Akhmednabi Gvarzatilov

Personal information
- Native name: Ахмеднаби Гварзатилов
- Nationality: Azerbaijan Russia
- Born: 23 February 1993 (age 33) Makhachkala, Dagestan, Russia
- Height: 169 cm (5 ft 7 in)

Sport
- Country: Azerbaijan
- Sport: Amateur wrestling
- Weight class: 61 kg
- Event: Freestyle
- Coached by: Ali Omarov

Achievements and titles
- World finals: (2016)
- Regional finals: 5th(2021)

(Dataset extract):
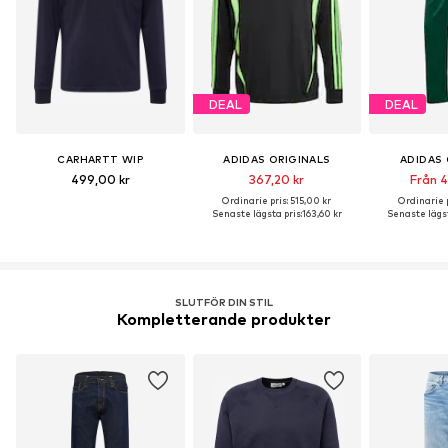
DEAL
DEAL
CARHARTT WIP
ADIDAS ORIGINALS
ADIDAS 
499,00 kr
367,20 kr
Från 4
Ordinarie pris: 515,00 kr
Ordinarie p
Senaste lägsta pris:
163,60 kr
Senaste lägst
SLUTFÖR DIN STIL
Kompletterande produkter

(Brief): Could you transcribe the Akhmednabi Gvarzatilov profile at the top in full, word for word?

(Response):
Akhmednabi Gvarzatilov

Personal information
- Native name: Ахмеднаби Гварзатилов
- Nationality: Azerbaijan Russia
- Born: 23 February 1993 (age 33) Makhachkala, Dagestan, Russia
- Height: 169 cm (5 ft 7 in)

Sport
- Country: Azerbaijan
- Sport: Amateur wrestling
- Weight class: 61 kg
- Event: Freestyle
- Coached by: Ali Omarov

Achievements and titles
- World finals: (2016)
- Regional finals: 5th(2021)